Você atende ao telefone e, do outro lado, uma voz feminina diz: “Alô! Aqui é a Carol. Quero falar com... Lúcia”. Como você se chama Hildebrando ou Hermógenes e, em todo caso, não se chama Lúcia, titubeia por um instante para responder —o que dá tempo à Carol para insistir: “Estou falando com... Lúcia?”. A pausa antes do nome já deveria tê-lo alertado. Carol é uma máquina, e essa mensagem deve se dirigir a muitos números de telefone. Um deles caberá a alguma Lúcia e, então, uma voz humana entrará em ação para lhe vender qualquer coisa. Outras mensagens terão como alvo as priscilas, as stéfanes, as suélens e outros nomes da moda.
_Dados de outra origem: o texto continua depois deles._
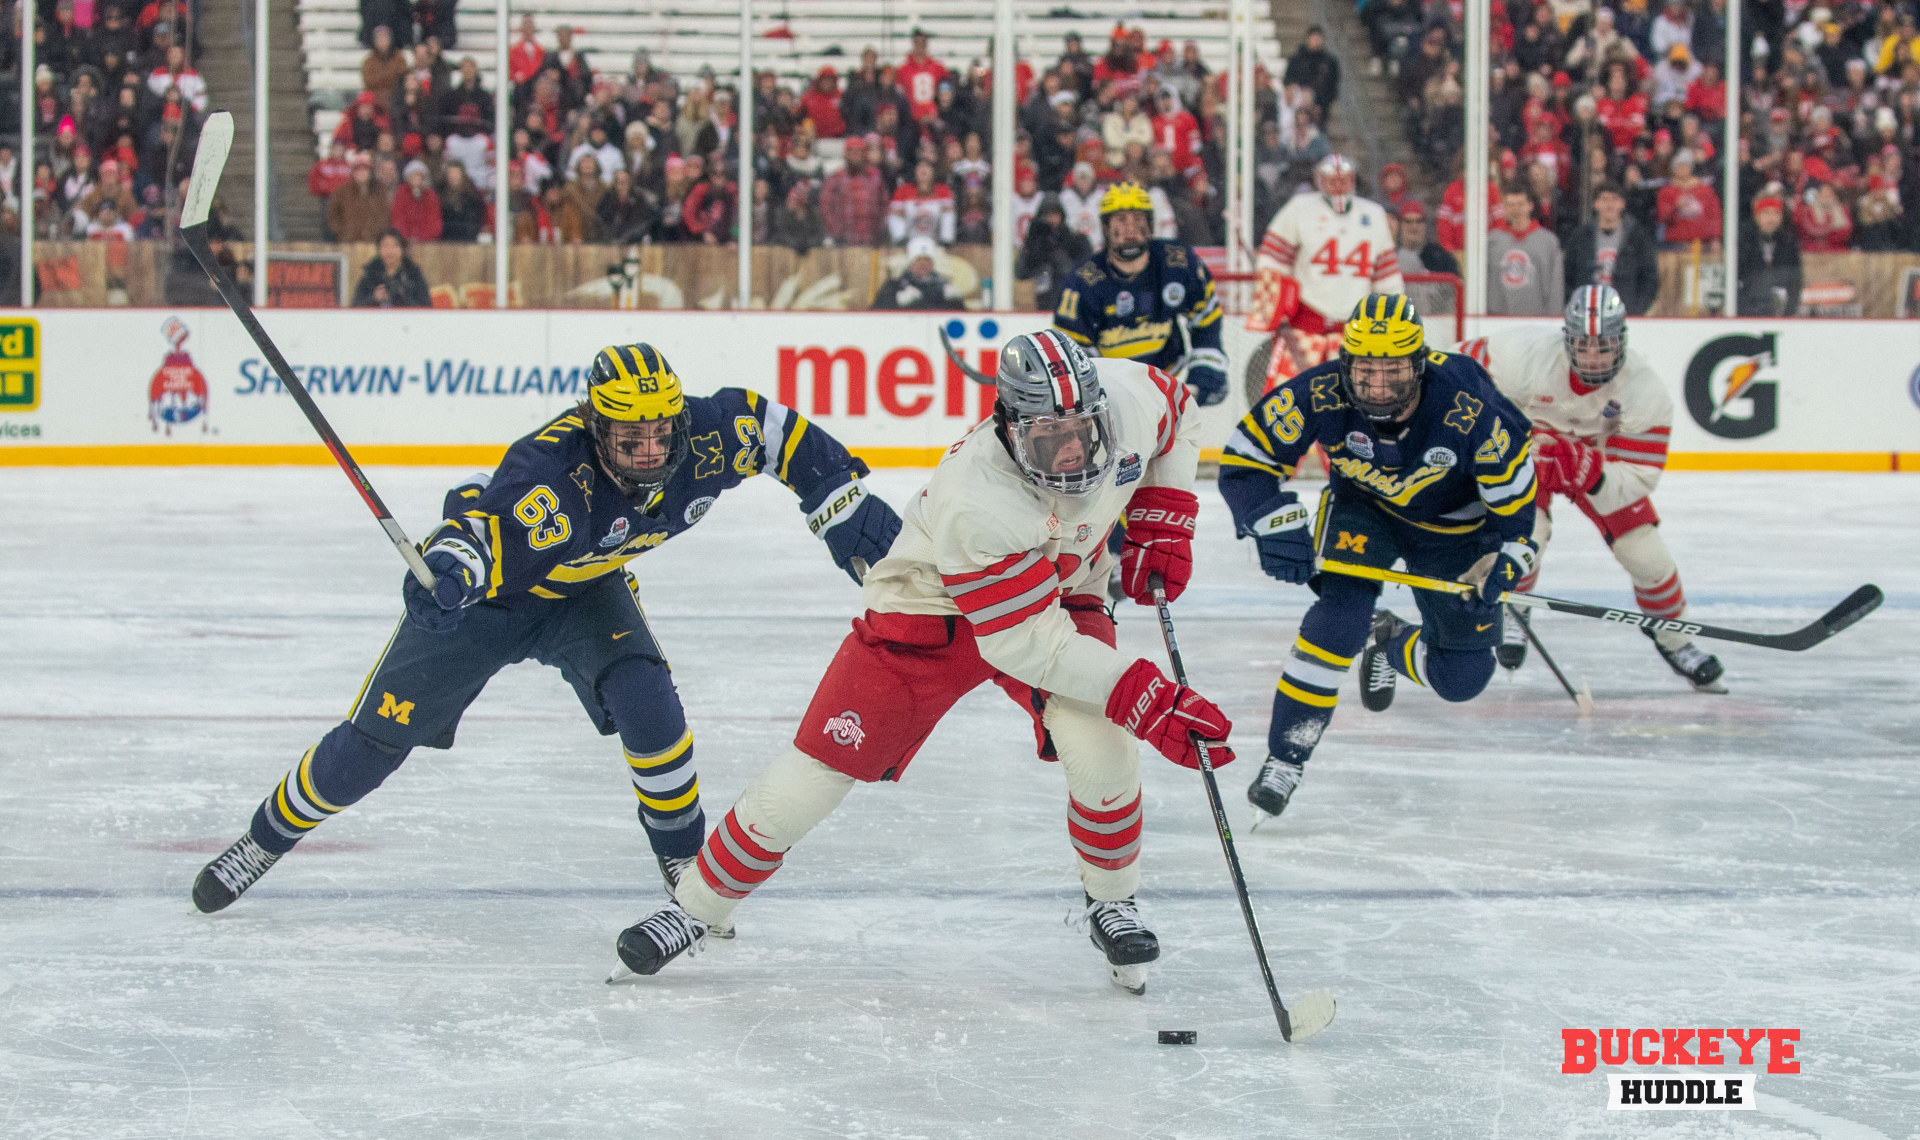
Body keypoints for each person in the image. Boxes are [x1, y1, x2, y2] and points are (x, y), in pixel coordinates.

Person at [611, 330, 1230, 998]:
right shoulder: (978, 497)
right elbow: (1024, 644)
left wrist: (1167, 514)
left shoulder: (1132, 402)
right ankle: (694, 908)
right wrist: (1141, 693)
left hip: (1059, 588)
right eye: (1052, 439)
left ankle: (1113, 900)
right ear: (1012, 428)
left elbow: (1181, 410)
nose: (1075, 453)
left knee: (1104, 749)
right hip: (932, 609)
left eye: (1083, 431)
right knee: (819, 769)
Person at [192, 344, 903, 916]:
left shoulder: (713, 434)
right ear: (597, 431)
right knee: (371, 747)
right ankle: (263, 841)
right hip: (494, 605)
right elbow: (484, 531)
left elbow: (776, 429)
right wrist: (451, 567)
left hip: (584, 593)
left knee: (649, 704)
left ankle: (685, 866)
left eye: (662, 432)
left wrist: (836, 494)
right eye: (631, 439)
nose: (651, 452)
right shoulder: (551, 478)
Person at [1219, 294, 1538, 821]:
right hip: (1364, 512)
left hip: (1454, 530)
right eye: (1365, 370)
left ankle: (1389, 642)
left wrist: (1504, 559)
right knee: (1337, 622)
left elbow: (1517, 512)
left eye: (1393, 371)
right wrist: (1272, 520)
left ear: (1420, 364)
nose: (1378, 386)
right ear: (1346, 364)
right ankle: (1286, 757)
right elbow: (1247, 460)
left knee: (1462, 680)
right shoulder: (1321, 390)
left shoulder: (1469, 406)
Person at [1462, 285, 1726, 693]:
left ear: (1622, 342)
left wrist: (1587, 469)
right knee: (1525, 540)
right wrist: (1499, 439)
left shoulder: (1644, 391)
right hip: (1526, 452)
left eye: (1603, 346)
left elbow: (1639, 476)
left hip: (1597, 462)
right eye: (1582, 345)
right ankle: (1514, 606)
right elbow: (1454, 374)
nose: (1592, 357)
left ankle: (1674, 639)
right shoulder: (1523, 352)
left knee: (1647, 557)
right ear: (1565, 339)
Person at [1049, 182, 1229, 407]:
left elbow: (1207, 322)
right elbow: (1073, 354)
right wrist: (1102, 394)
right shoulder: (1082, 283)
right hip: (1111, 388)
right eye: (1121, 220)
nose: (1130, 229)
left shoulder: (1178, 264)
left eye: (1138, 220)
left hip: (1169, 373)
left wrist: (1204, 377)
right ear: (1105, 228)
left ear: (1151, 225)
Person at [1247, 153, 1405, 394]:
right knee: (1287, 395)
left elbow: (1386, 277)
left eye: (1344, 181)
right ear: (1319, 181)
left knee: (1356, 401)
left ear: (1353, 181)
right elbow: (1272, 261)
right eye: (1332, 181)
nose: (1339, 187)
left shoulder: (1374, 215)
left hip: (1356, 330)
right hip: (1305, 323)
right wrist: (1274, 307)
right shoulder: (1300, 208)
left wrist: (1395, 319)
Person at [1563, 181, 1659, 314]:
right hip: (1587, 311)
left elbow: (1649, 277)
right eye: (1604, 199)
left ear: (1622, 204)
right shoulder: (1581, 237)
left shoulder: (1637, 237)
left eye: (1614, 199)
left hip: (1625, 311)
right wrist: (1575, 305)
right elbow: (1569, 275)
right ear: (1595, 204)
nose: (1609, 205)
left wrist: (1637, 309)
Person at [1487, 184, 1564, 315]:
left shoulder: (1548, 241)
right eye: (1510, 205)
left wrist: (1553, 318)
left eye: (1520, 204)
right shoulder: (1492, 241)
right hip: (1498, 319)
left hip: (1536, 320)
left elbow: (1555, 287)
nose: (1515, 209)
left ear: (1530, 206)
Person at [1016, 194, 1091, 313]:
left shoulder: (1075, 240)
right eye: (1046, 215)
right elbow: (1021, 273)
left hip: (1070, 304)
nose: (1051, 219)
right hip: (1041, 305)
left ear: (1062, 215)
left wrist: (1058, 254)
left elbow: (1085, 273)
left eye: (1054, 213)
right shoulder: (1035, 244)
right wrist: (1033, 245)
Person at [1737, 191, 1803, 316]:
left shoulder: (1788, 241)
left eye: (1776, 213)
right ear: (1757, 216)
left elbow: (1796, 281)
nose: (1771, 218)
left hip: (1780, 310)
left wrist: (1789, 313)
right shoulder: (1745, 241)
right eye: (1766, 213)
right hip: (1749, 310)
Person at [870, 235, 962, 310]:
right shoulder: (895, 285)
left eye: (927, 259)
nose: (923, 263)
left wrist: (955, 301)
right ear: (911, 263)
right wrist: (895, 302)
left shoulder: (943, 286)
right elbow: (875, 313)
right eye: (918, 259)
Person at [351, 230, 433, 307]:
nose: (389, 251)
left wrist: (398, 297)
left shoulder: (413, 274)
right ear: (379, 249)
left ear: (402, 249)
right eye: (385, 245)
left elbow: (426, 307)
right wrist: (374, 298)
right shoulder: (370, 273)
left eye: (395, 245)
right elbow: (355, 305)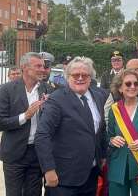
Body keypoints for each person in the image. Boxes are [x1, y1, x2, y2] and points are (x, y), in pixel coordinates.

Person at [35, 57, 107, 196]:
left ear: (90, 77)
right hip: (63, 178)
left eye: (84, 75)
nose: (80, 78)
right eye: (75, 75)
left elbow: (100, 129)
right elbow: (42, 135)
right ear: (67, 77)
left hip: (91, 175)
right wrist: (48, 170)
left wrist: (102, 155)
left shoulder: (98, 96)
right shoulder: (57, 99)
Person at [0, 52, 49, 196]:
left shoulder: (48, 89)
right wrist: (25, 116)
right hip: (14, 153)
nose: (42, 69)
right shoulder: (7, 89)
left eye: (43, 66)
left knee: (34, 193)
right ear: (24, 67)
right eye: (38, 66)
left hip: (38, 153)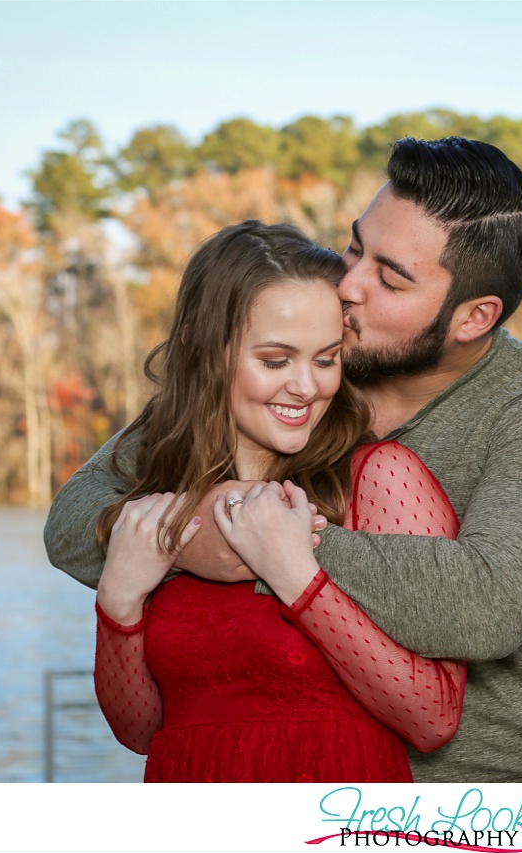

Como você não é Lúcia e demora um ou dois segundos para mandar Carol à merda, ela se faz de desentendida e completa: “Desculpe. Ligarei de novo em outra hora”. Nos dias seguintes, você receberá essa ligação dezenas de vezes e, escolado, já nas primeiras sílabas mandará a Carol àquele aprazível lugar.
Entre os negócios florescendo em tempos de quarentena, esse é dos mais cruéis: o de empresas que, sabendo-o em casa, ligam para o seu número oferecendo-lhe algo de que você não precisa —e de que, uma vez mordida a isca, nunca mais se livrará. É verdade que isso não é de hoje. Uma senhora que conheci aceitou assinar uma revista de corte e costura da extinta Editora Abril e, meses depois, já fora induzida a assinar revistas sobre reparo de motores, navegação a vela e Ultimate Fighting. Tinha mais de 80 anos.
Ao mesmo tempo, pode também acontecer algo de que fiquei sabendo outro dia. Há pessoas condenadas a tal grau de solidão pelo confinamento que não podem dispensar nem os telefonemas da Carol. Ao constatarem que estão falando com uma máquina, fingem não perceber. Vão em frente e, por algum tempo, submetem-se às perguntas que ela lhes faz. Isso as ajuda a atravessar o longo dia.
A pandemia está afetando também a alma.